Hospitals Cave After Trump Crackdown On Child Sex Changes

Hospitals Cave After Trump Crackdown On Child Sex Changes

By Amber Duke

We’re celebrating a major cultural and political victory today, related to something that I’ve been investigating since March.

BAD MEDICINE 

Multiple major hospitals that were providing sex changes to minors recently announced that they are stopping the “treatments” due to pressure from the Trump administration.

Stanford Medicine paused surgical procedures, including puberty blocker implants, for patients under the age of 19, and Children’s Hospital Los Angeles shuttered its transgender youth clinic entirely, according to the New York Times. UChicago Medicine and Rush University System for Health similarly said last week they were no longer providing pediatric transgender medicine. Children’s National Hospital in Washington, D.C. announced it was no longer prescribing blockers or hormones starting August 30, and University of Pittsburgh Medical Center will provide no transgender treatments for individuals under the age of 19.

President Trump signed an executive order shortly after taking office on Jan. 28 directing the government to pull federal funding from hospitals that offer puberty blockers, cross-sex hormones, or sex change surgeries to children suffering from gender dysphoria.

Despite the complete lack of scientific evidence that medical intervention improves outcomes for children with gender dysphoria — in fact, a majority-liberal group of researchers developed a review for Trump’s Department of Human Health and Services (HHS) in May that found “very weak evidence” for “gender-affirming care” — it became standard practice among medical associations and major hospitals to chemically castrate or mutilate minors.

Despite Trump’s executive order, it took a long time for hospitals to get on board. I found during a March investigation that many were still quietly offering puberty blockers, hormones, and even surgeries for minors. Stanford and Children’s Hospital Los Angeles both told me over the phone, while I pretended to make an appointment for my “transgender daughter,” that they would still be able to help my hypothetical child to transition.

Curiously, Children’s National in DC told me at the time that they were not currently offering hormone therapies, including refills of existing prescriptions because of Trump’s order.

“We are able to, of course, continue to provide behavioral health resources to your family to help deal with some of those big emotions that you’re experiencing in these big changes,” a representative said. “I think, as a whole, hospitals are afraid of providers losing their licenses if they continue to do it under the executive order so … it’s the best guidance for the time being.”

I wonder if they ended the pause at some point after I called and now are implementing it again starting August 30.

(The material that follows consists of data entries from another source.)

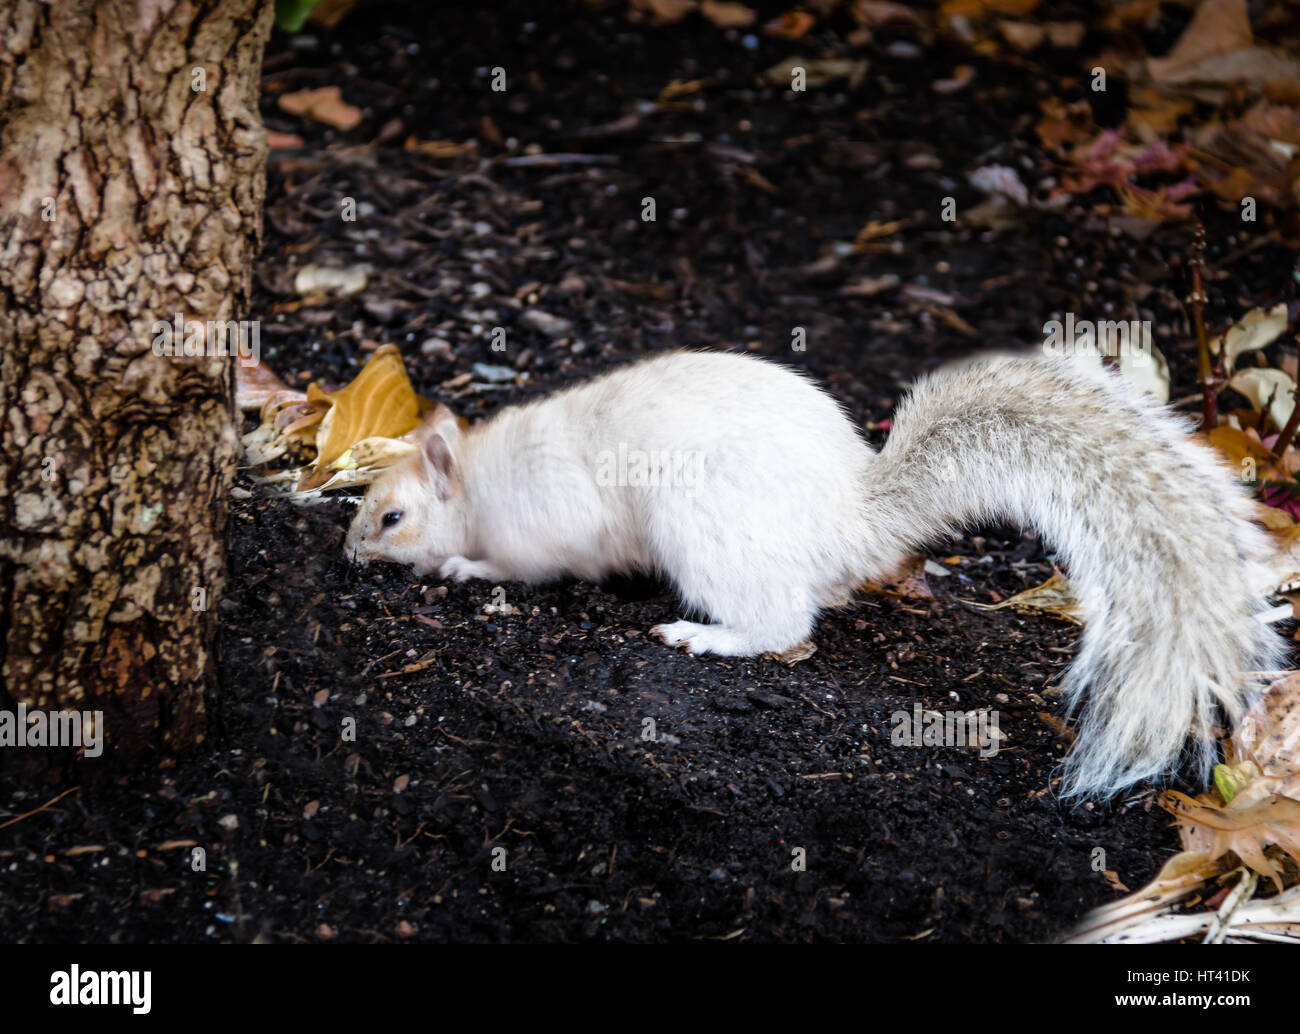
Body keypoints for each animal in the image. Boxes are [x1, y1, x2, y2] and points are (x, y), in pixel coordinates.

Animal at [346, 349, 1283, 798]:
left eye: (391, 516)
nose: (350, 552)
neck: (477, 479)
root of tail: (849, 522)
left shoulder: (549, 521)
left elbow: (529, 559)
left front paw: (462, 566)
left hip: (706, 529)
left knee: (781, 622)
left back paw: (705, 636)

The Trump administration became aware that some hospitals were ignoring the order. On May 28, Mehmet Oz, the Centers for Medicare and Medicaid Services (CMS) administrator, gave hospitals a 30-day deadline to comply or face funding cuts. I tried my best to get my investigation to the administration as a helpful list for them to work from. On June 30, the admin gave its final warning to hospitals still not complying. Some, obviously, have taken the hint.

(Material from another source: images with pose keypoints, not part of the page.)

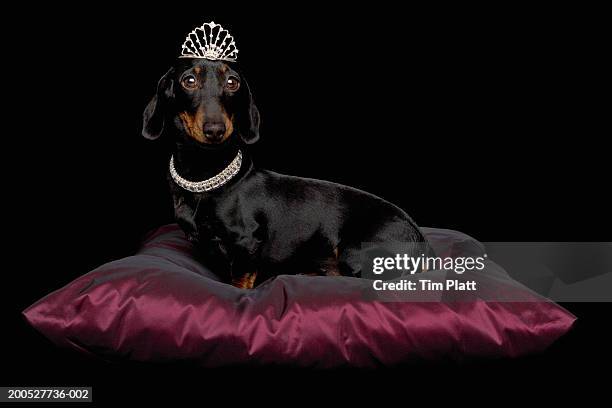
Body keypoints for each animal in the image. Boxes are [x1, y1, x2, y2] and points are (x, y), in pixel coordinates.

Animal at [143, 59, 430, 288]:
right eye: (189, 80)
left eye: (233, 82)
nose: (215, 129)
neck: (207, 176)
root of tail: (423, 243)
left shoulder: (246, 244)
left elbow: (239, 280)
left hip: (356, 252)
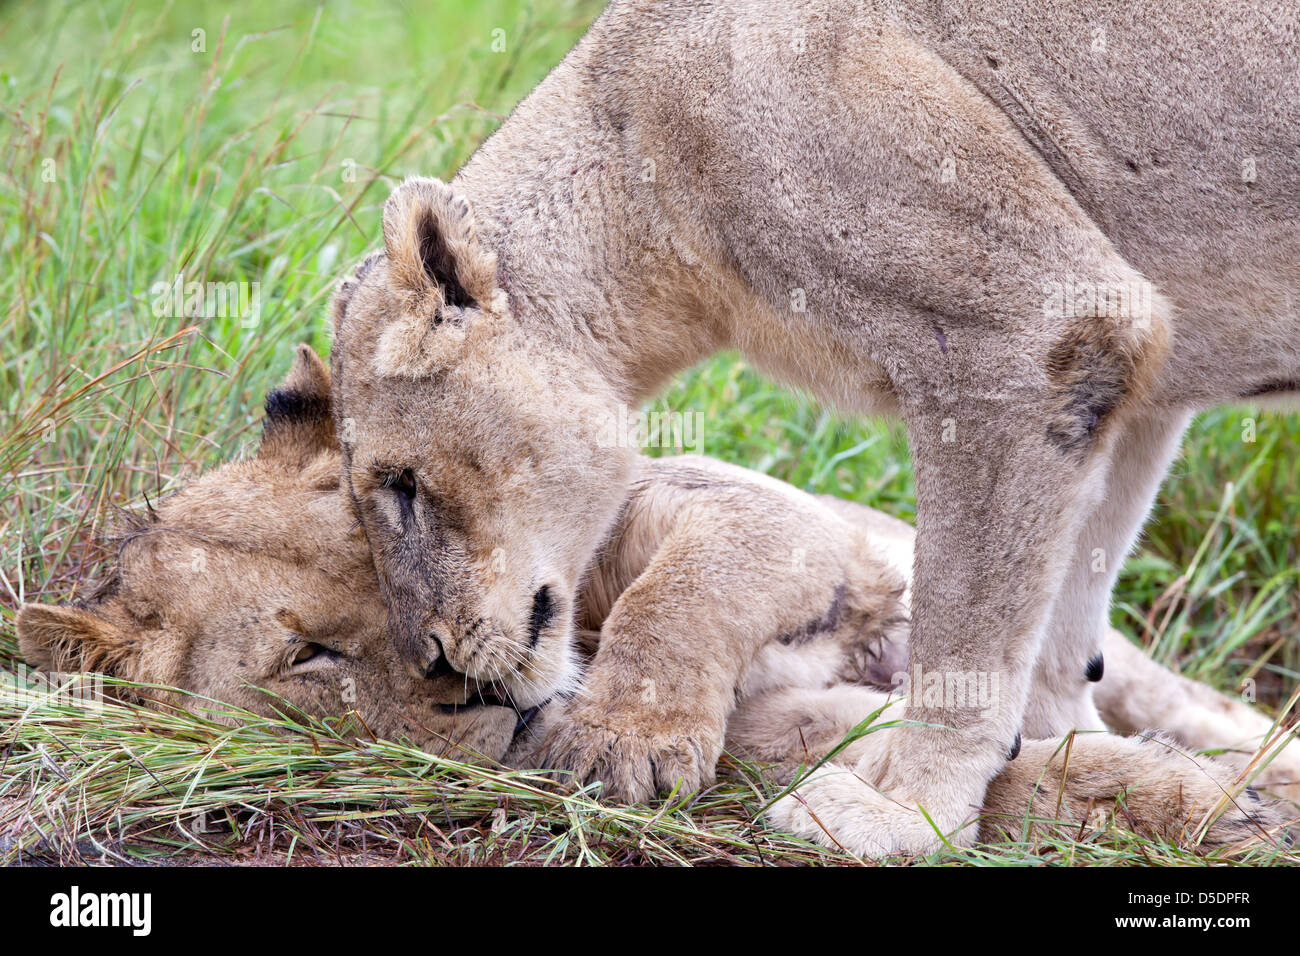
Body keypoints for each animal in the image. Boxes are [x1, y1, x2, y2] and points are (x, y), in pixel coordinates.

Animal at [17, 347, 1295, 853]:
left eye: (385, 540)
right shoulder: (780, 738)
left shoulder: (743, 509)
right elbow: (1003, 772)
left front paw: (622, 735)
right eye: (305, 665)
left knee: (1211, 709)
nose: (480, 682)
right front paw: (1212, 811)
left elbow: (687, 588)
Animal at [327, 0, 1300, 854]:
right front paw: (1075, 760)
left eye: (401, 485)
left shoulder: (1027, 332)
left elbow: (967, 629)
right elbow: (1063, 626)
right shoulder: (1140, 377)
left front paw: (909, 816)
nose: (436, 665)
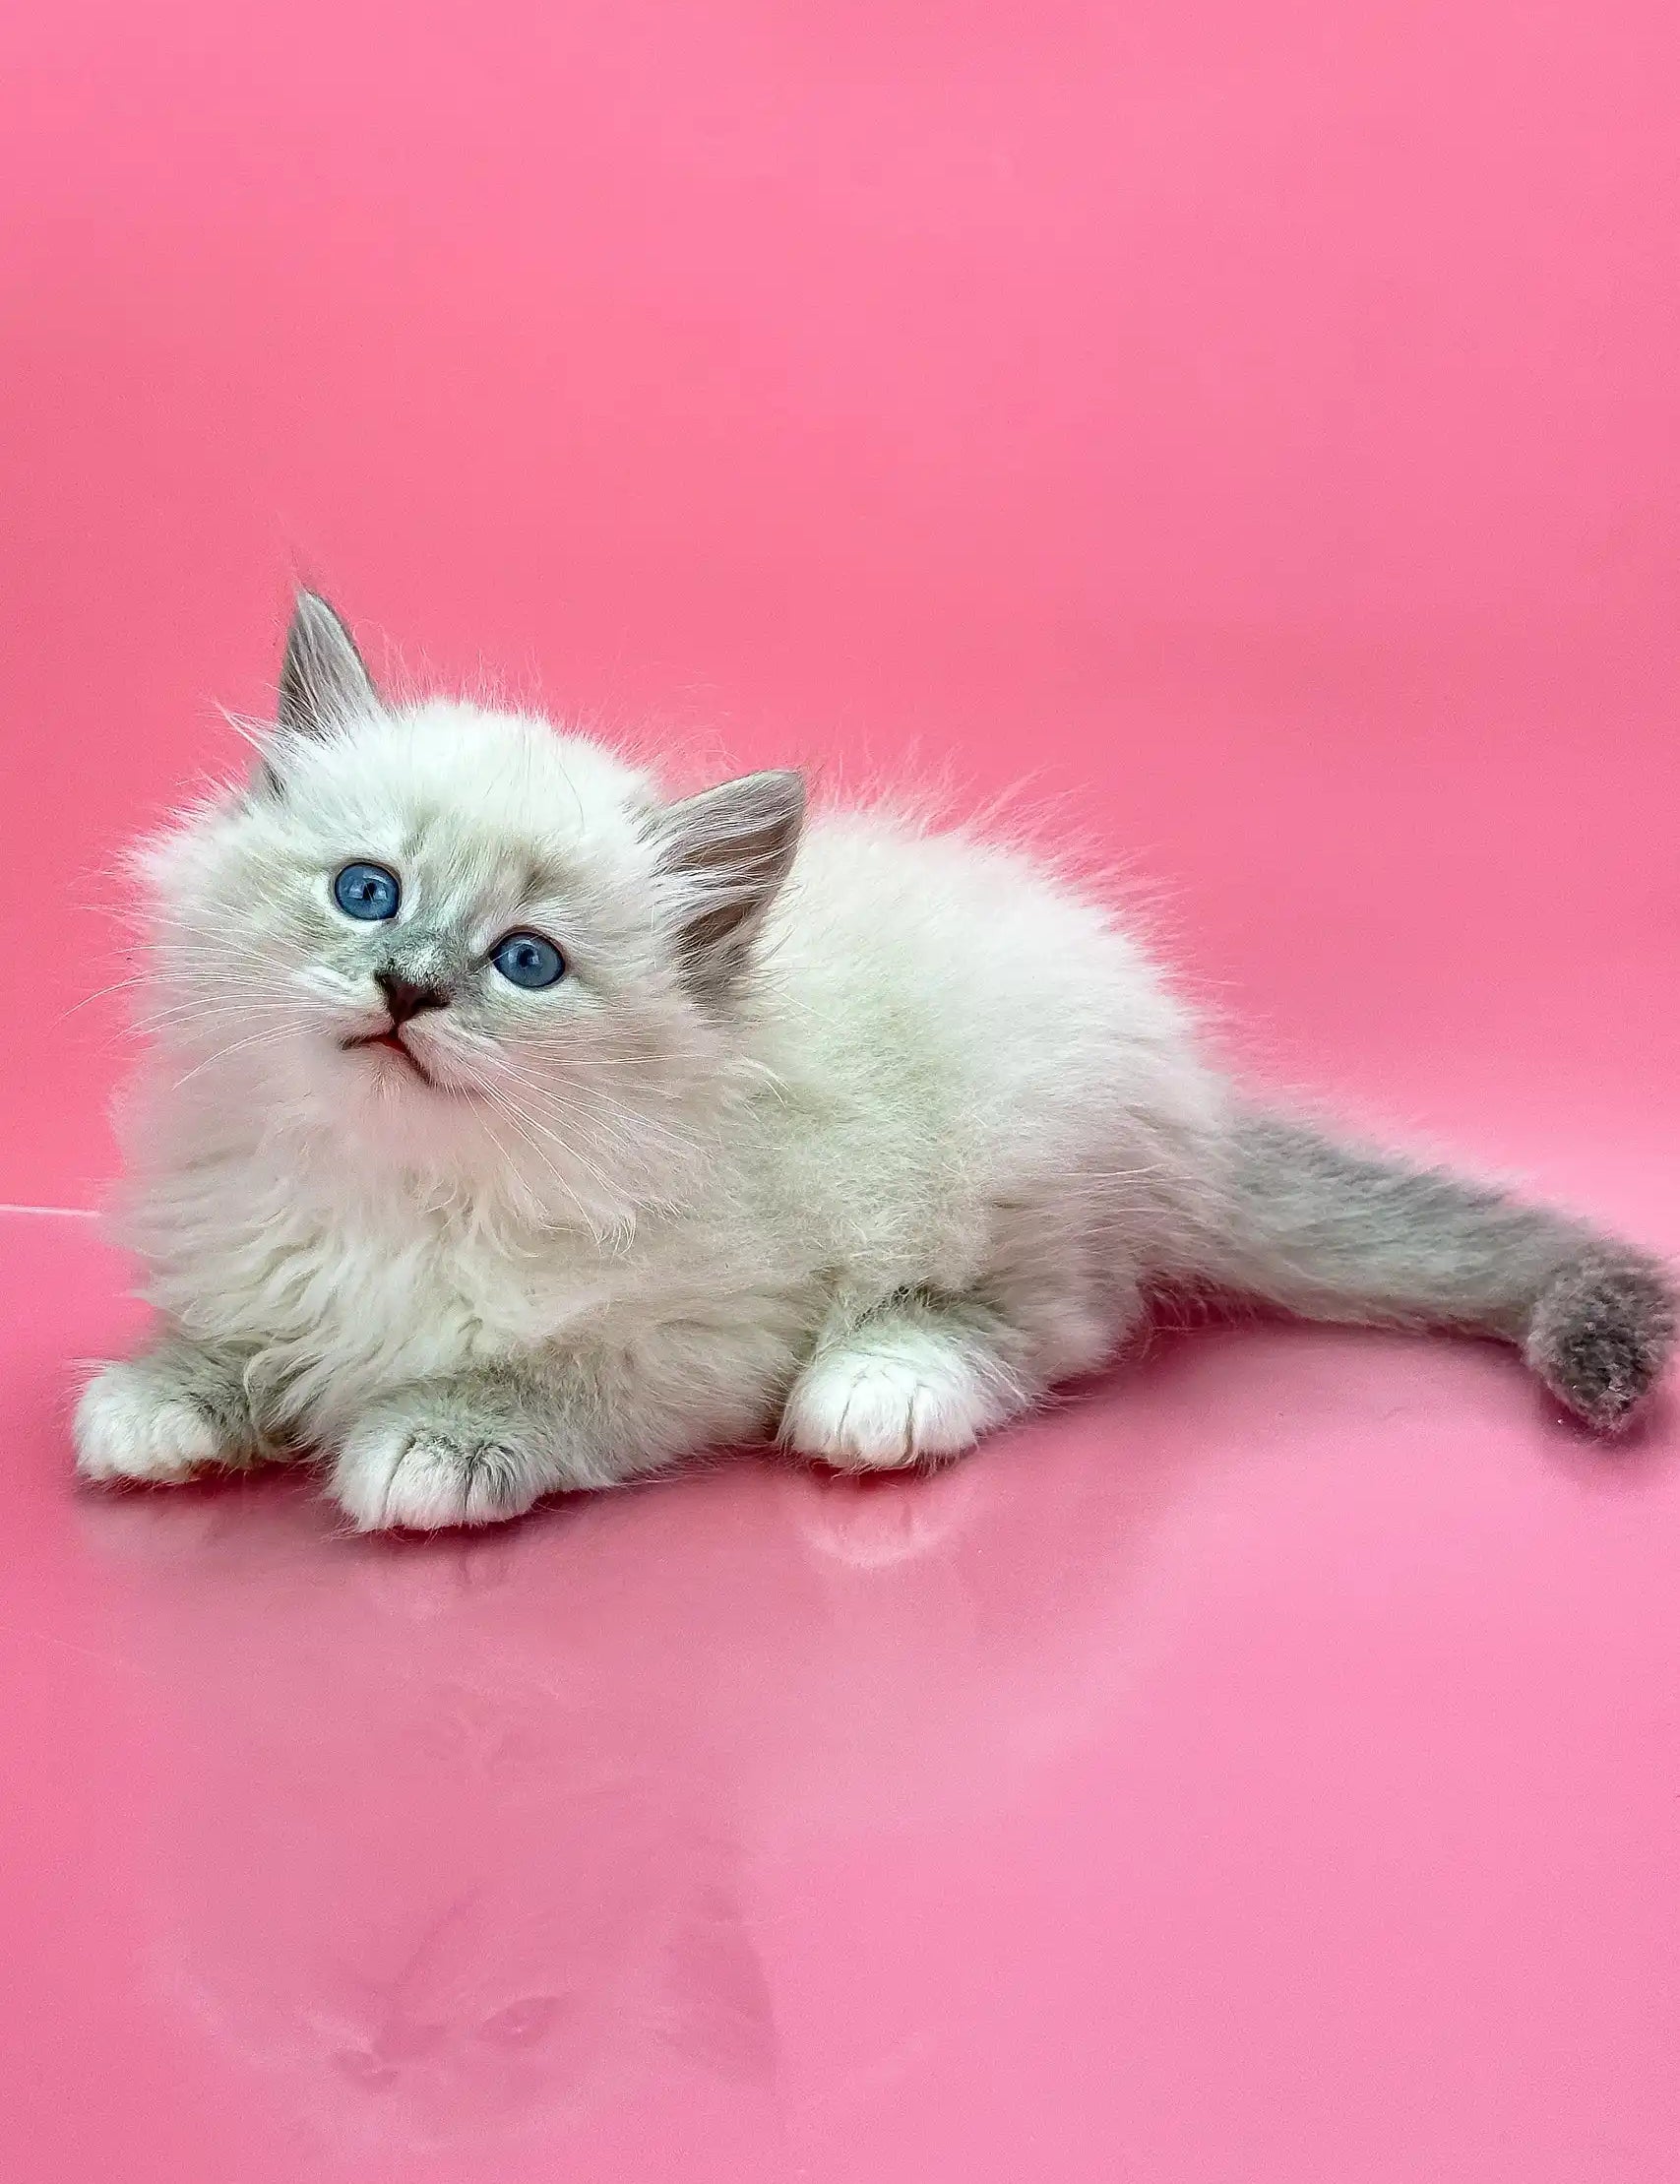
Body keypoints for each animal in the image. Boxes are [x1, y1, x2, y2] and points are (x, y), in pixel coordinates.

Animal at [75, 590, 1660, 1529]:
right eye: (368, 892)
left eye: (527, 962)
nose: (407, 988)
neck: (399, 1193)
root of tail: (1199, 1097)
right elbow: (220, 1342)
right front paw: (164, 1397)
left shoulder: (699, 1340)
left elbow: (539, 1390)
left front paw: (426, 1443)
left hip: (1011, 1172)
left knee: (1054, 1328)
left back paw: (881, 1387)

While it’s great news that more hospitals are banning transgender medical interventions for children, how sad is it that they would only do it under the threat of political force?

As health and science reporter Benjamin Ryan noted, medical authorities in “UK, Sweden, Finland, and now Norway as well,” have recommended against “prescribing puberty blockers and hormones to trans-identifying minors.” Yet, in America, gender clinics are giving teenagers double mastectomies and other sex-change operations in many states. The Biden administration promoted puberty blockers, even though the FDA said puberty blockers can cause brain swelling and permanent vision loss.

Even researchers who back “gender-affirming care” have admitted that it increases rather than reduces the risk of suicide. An FDA official who supported giving minors puberty blockers conceded that they actually increase suicidality. Indeed, the “FDA knew ‘gender affirming’ puberty blockers increase ‘suicidality’ in 2017,” reported Just the News.

The nation’s leading transgender lawyer defending gender transitions for minors — the ACLU’s Chase Strangio — conceded to the Supreme Court that “there is no evidence…that this treatment reduces completed suicide.” A 2024 study in the Cureus Journal of Medical Science found that sex changes massively increase suicide risks, rather than reducing them.